Good morning and welcome to the Weekly New York Health Care newsletter, where we keep you posted on what's coming up this week in health care news, and offer a look back at the important news from last week.

Beat Memo

As more and more New Yorkers show up at emergency rooms across the city with a broad spectrum of medical issues, hospitals are bucking a decades-long trend of closures and service cuts by expanding their ERs, building off-campus emergency departments, adding beds and boosting staffing.

Hospitals citywide experienced a 6.5 percent increase in ER visits during the first quarter of this year compared to the same time last year, according to data collected by the Greater New York Hospital Association and shared with POLITICO.

The higher-than-expected increase appears linked to the impact of people delaying care due to the Covid-19 pandemic, the mounting acute medical needs of an aging population and the unabating opioid epidemic.

The result: Emergency departments are crowded with patients who require more complex care.

The ER at NYC Health + Hospitals/Jacobi in the Bronx, for instance, notched its busiest month on record in July, a doctor there said in a recent radio interview. Maimonides Health’s new emergency department in Bay Ridge, Brooklyn, has blown past its projections for patient visits by 15 to 20 percent, clinical leaders told POLITICO.

Patients across the city are also waiting slightly longer in the ER for an available hospital bed — over 26 hours, on average, compared to just under 25 hours last year, per state data provided to POLITICO.

“What New York City is telling us is they need more health care,” Eric Wei, senior vice president and chief quality officer for NYC Health + Hospitals, said in an interview.

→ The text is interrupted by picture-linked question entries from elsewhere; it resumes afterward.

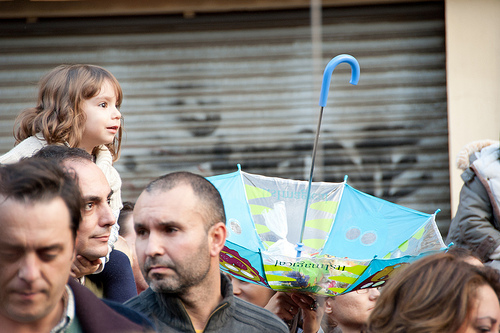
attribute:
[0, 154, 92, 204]
hair — brown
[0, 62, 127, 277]
girl — little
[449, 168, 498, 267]
sleeve — gray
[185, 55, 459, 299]
umbrella — open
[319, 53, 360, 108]
handle — blue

While hospitals across the city are feeling the strain, emergency departments in lower Manhattan have also been dealing with the impact of Mount Sinai Beth Israel’s gradual downsizing since its closure was announced in 2023.

Late last year, NYU Langone Medical Center in Kips Bay started seeing a “notable increase” in patients from the area served by Beth Israel, spokesperson Steve Ritea said. The hospital has since boosted nurse staffing in the ER by 18 percent. And volume has only continued to rise.

Close neighbor Bellevue Hospital recently inked a $7.8 million, 12-year lease to relocate its federally-funded health center for 9/11 survivors, so it can make room for an undetermined number of additional beds. And Mount Sinai has committed $28 million to help Bellevue, which is seeing some of the highest patient volume in its history, expand its emergency department as a condition of state approval to close Beth Israel.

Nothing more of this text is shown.